On Wednesday, Porsche unveiled its first fully electric sports car, the Taycan, at the border between New York state and Canada’s Ontario against the beautiful backdrop of Niagara Falls—a setup to underscore the central theme of green energy in Porsche’s new offering.
At first glance, the Taycan looks strikingly similar to Tesla’s Model S: they are nearly the same length, share a sleek sedan shape and even have similar ranges (around 300 miles). The Porsche will be a lot pricier, though (unsurprisingly). The first two models to arrive, the 750-hp Turbo S and the 670-hp Turbo, are expected to start at $150,000, almost twice the price of comparable models by Tesla.
Yet, hardcore Porsche fans may not find the hefty price tag too hard to swallow.
“The Taycan links our heritage to the future. It carries forward the success story of our brand—a brand that has fascinated and thrilled people the world over for more than 70 years. This day marks the start of a new era,” Porsche AG’s Chairman Oliver Blume said in an announcement on Wednesday.
In parallel to the Niagara Falls premiere, Porsche held two other Taycan events on Wednesday, one at a solar farm in Germany and another at a wind farm in China.

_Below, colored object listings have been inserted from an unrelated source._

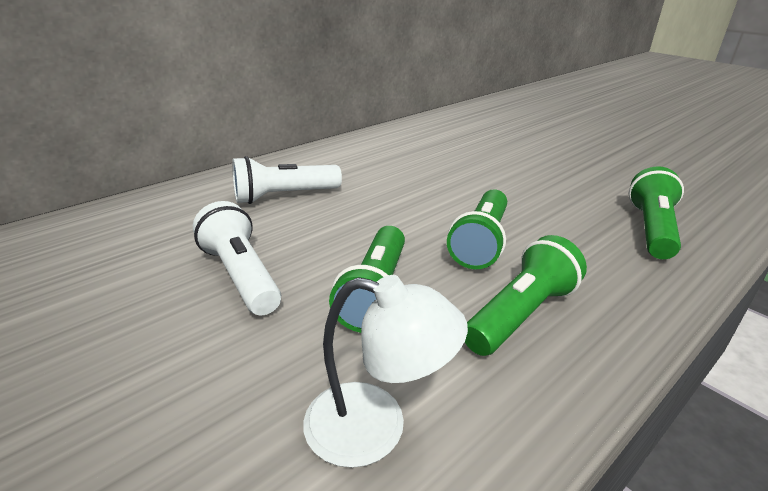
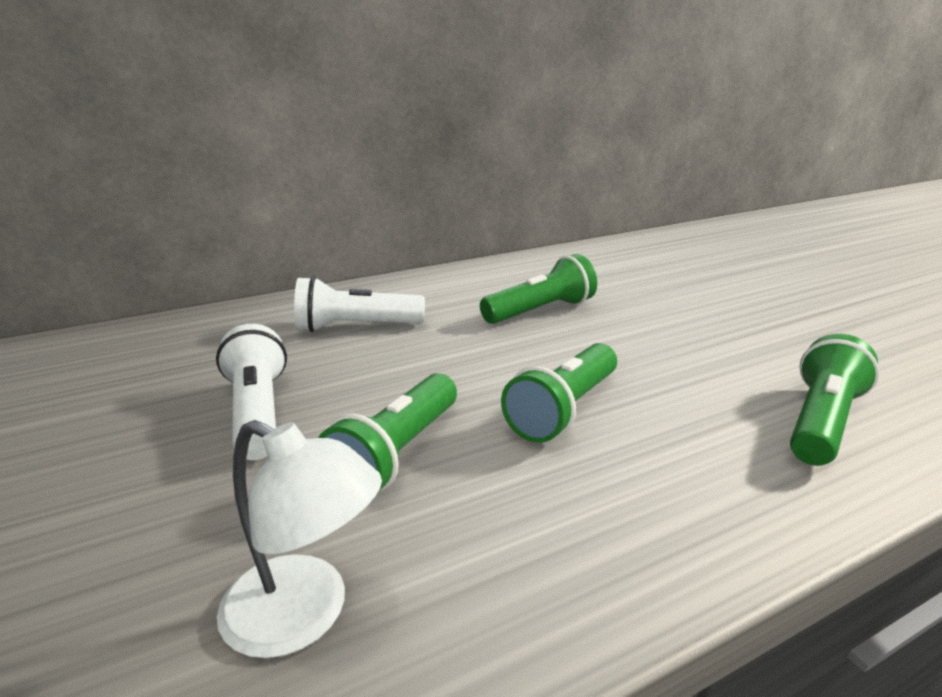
camera: 15 degrees right, 5 degrees down
green flashlight [465,235,587,356] -> green flashlight moved to [480,254,597,324]

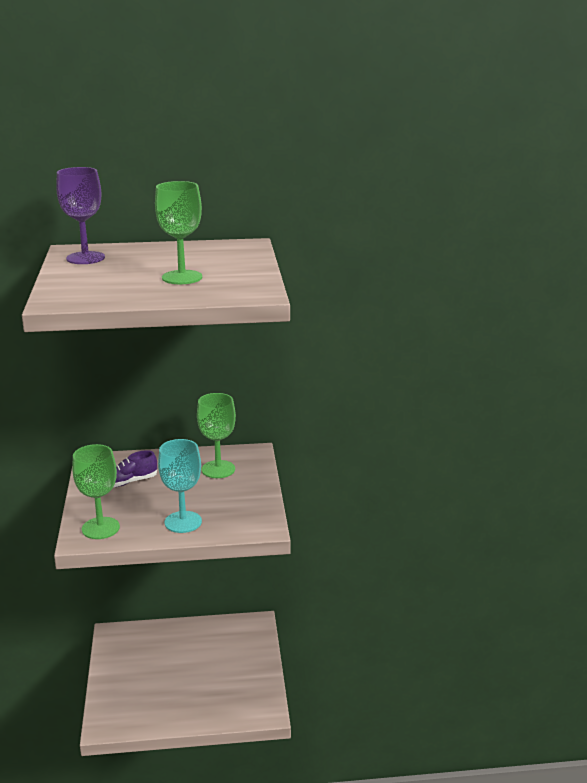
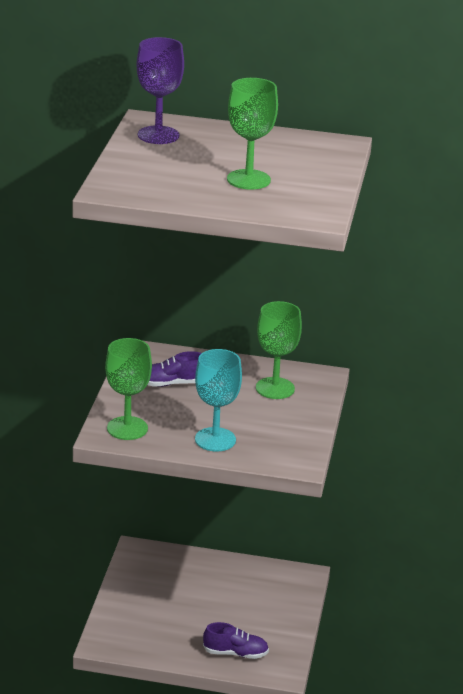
camera: 15 degrees right, 5 degrees up
none -> purple shoe [203,622,269,659]

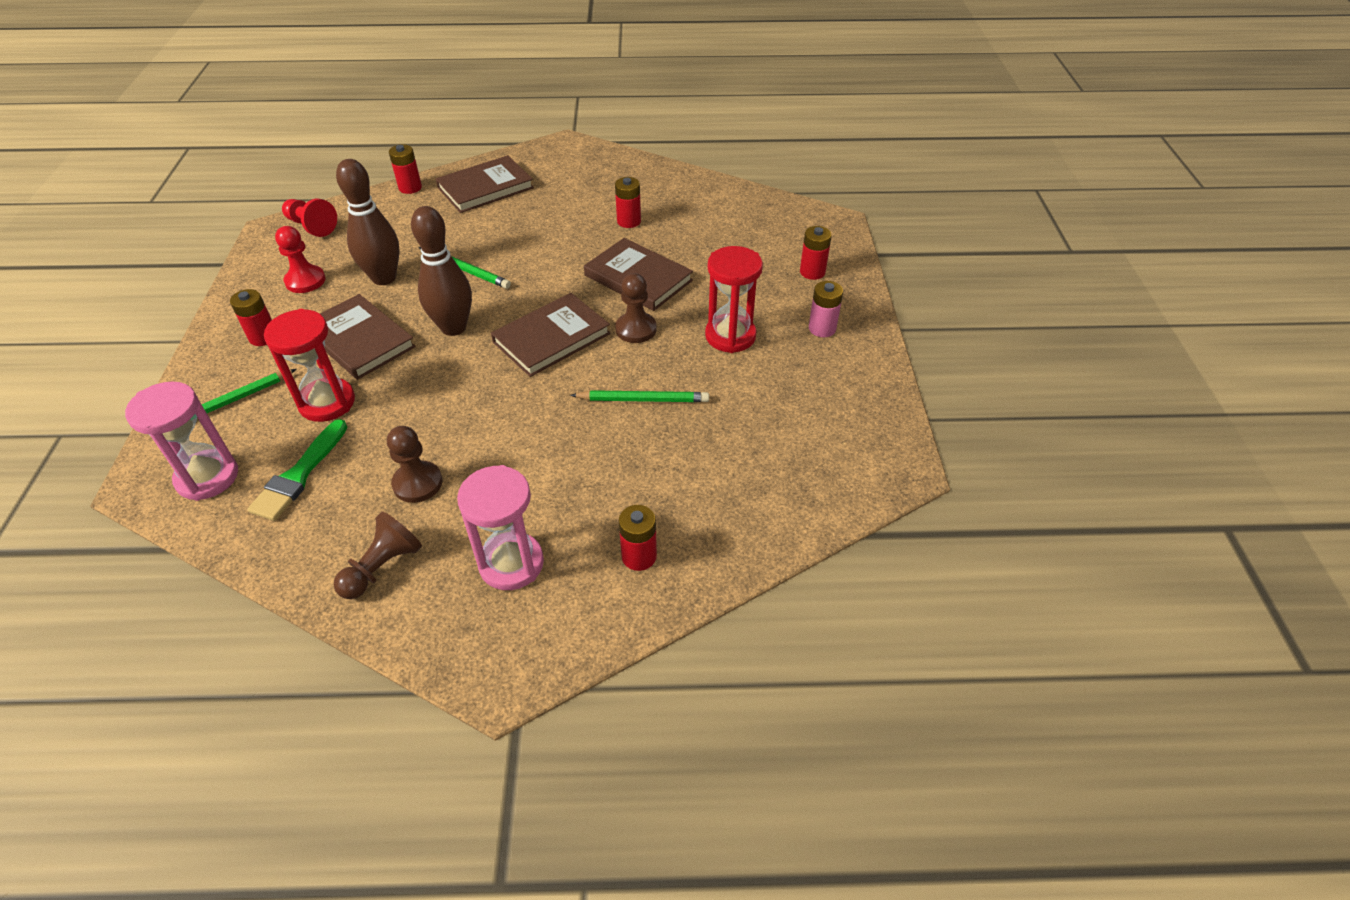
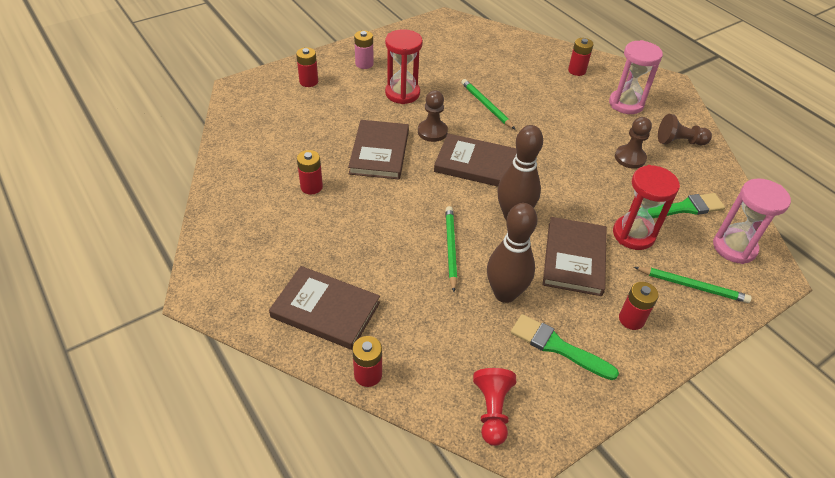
camera: 125 degrees left, 0 degrees up
red pawn [275,226,325,293] -> green brush [511,314,619,380]

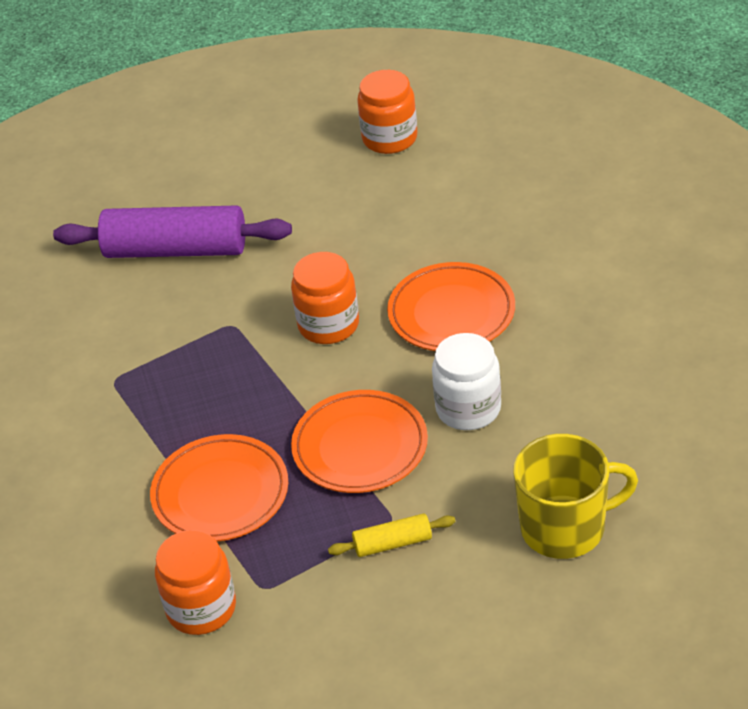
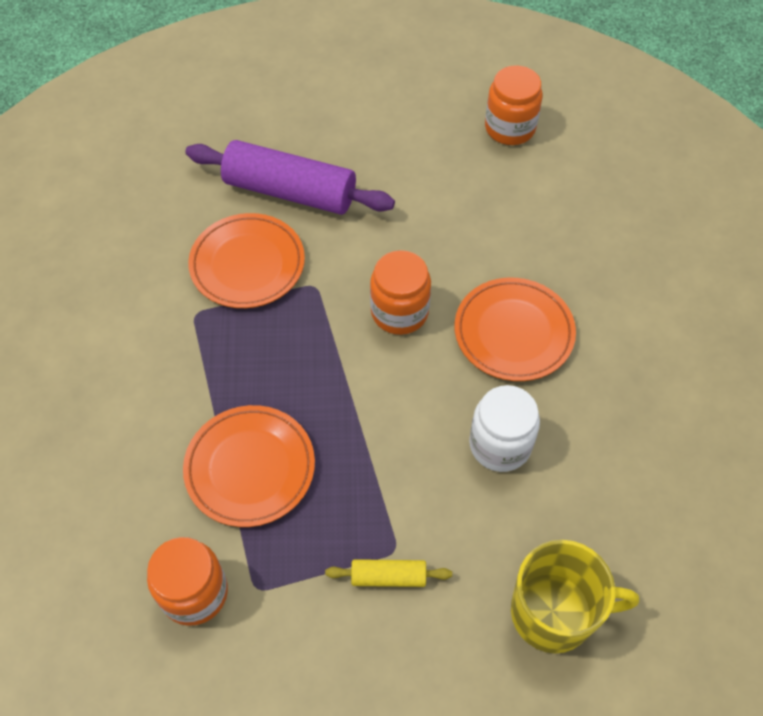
camera: 10 degrees right, 15 degrees up
orange plate [291,390,428,493] -> orange plate moved to [188,213,305,308]

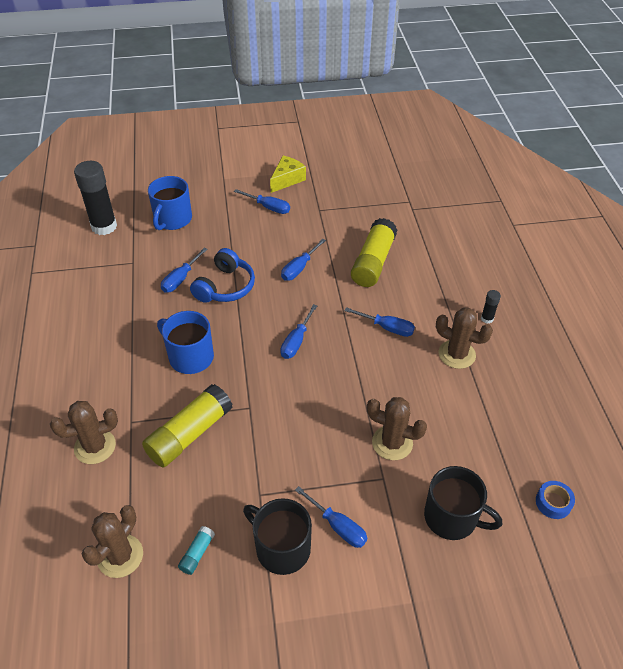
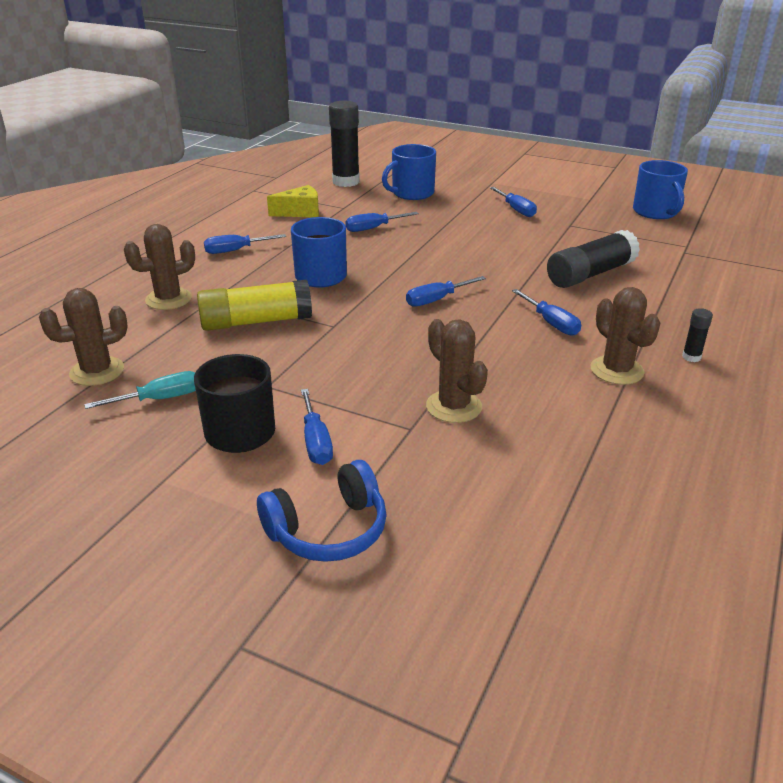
camera: 35 degrees right, 15 degrees down
brown cactus [50,401,118,464] -> brown cactus turned 45 degrees counterclockwise [124,224,195,310]
turquoise glue stick [178,526,215,575] -> turquoise screwdriver [84,371,196,409]
blue headphones [190,248,255,303] -> blue headphones moved to [257,460,387,562]
yellow cheese [270,156,306,193] -> yellow cheese moved to [267,185,319,217]
blue screwdriver [281,239,326,281] -> blue screwdriver moved to [204,234,286,254]
yellow glue stick [351,218,397,287] -> black glue stick [547,230,640,288]
black mug [424,466,502,540] -> none
blue tape [536,481,575,519] -> none
none -> blue mug [633,160,688,219]

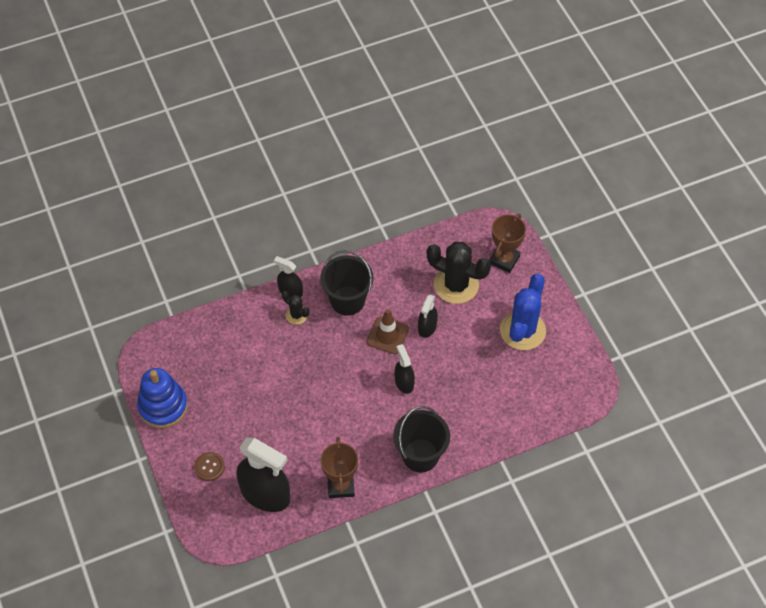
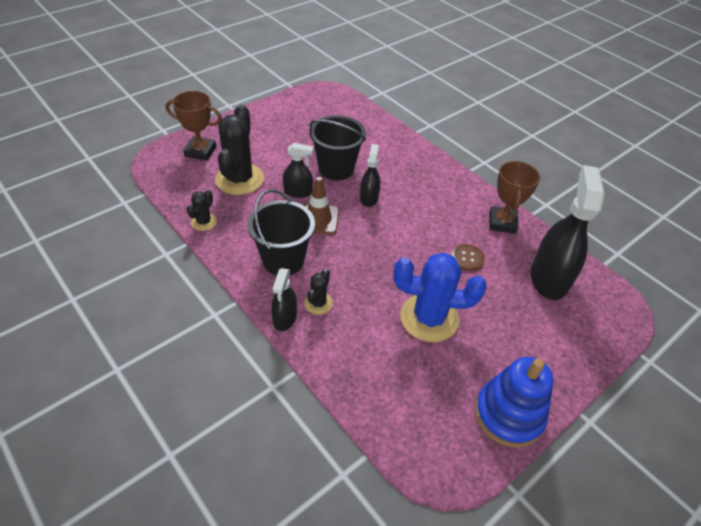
camera: 110 degrees left, 10 degrees down
brown button [194,452,225,481] -> brown button moved to [451,244,485,271]
brown trophy [320,437,358,498] -> brown trophy turned 60 degrees counterclockwise [489,161,540,234]
black bucket [393,406,450,472] -> black bucket moved to [309,115,366,180]
black spray bottle [394,344,415,394] -> black spray bottle turned 135 degrees clockwise [360,144,380,207]
blue cactus [500,273,546,350] -> blue cactus moved to [394,253,486,342]
none -> black cactus [187,190,217,231]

The Taycan is Porsche’s parent company Volkswagen’s latest bid to challenge Tesla’s growing dominance in the global electric vehicle (EV) market. (Volkswagen CEO Herbert Diess recently expressed an interest in acquiring Tesla.) Last year, Tesla accounted for 12 percent of the world’s total EV sales, trailed by China’s BYD and BAIC. The two Chinese EV brands haven’t been of much concern to Volkswagen just yet as they mainly target the lower-end market.
The Taycan “is a turning point for Porsche and the industry as it raises the technical bar for electric vehicles beyond Tesla,” wrote Bloomberg Intelligence analyst Michael Dean in a report. He predicted that the Taycan would “be profitable from launch given Porsche’s proven pricing power, albeit at vastly reduced margins as compared with gas-powered models.”
Porsche’s prospect in the luxury EV sector looks even brighter considering that Tesla’s high-end models—the Model S and the Model X—have started to show signs of weakness in recent quarters.
In the second quarter, production of Model S and Model X fell by 41% from a year ago, and deliveries fell by 21%. Tesla’s total sales number looks healthy, still, largely thanks to booming sales of the affordable Model 3.
The Model 3 will soon meet a rival from Volkswagen, too, as the German automaker is set to debut its own mass-production EV model, the VW ID.3, later this month at the Frankfurt Auto Show in Germany.
Both Taycan and VW ID.3 are expected to start production before year-end.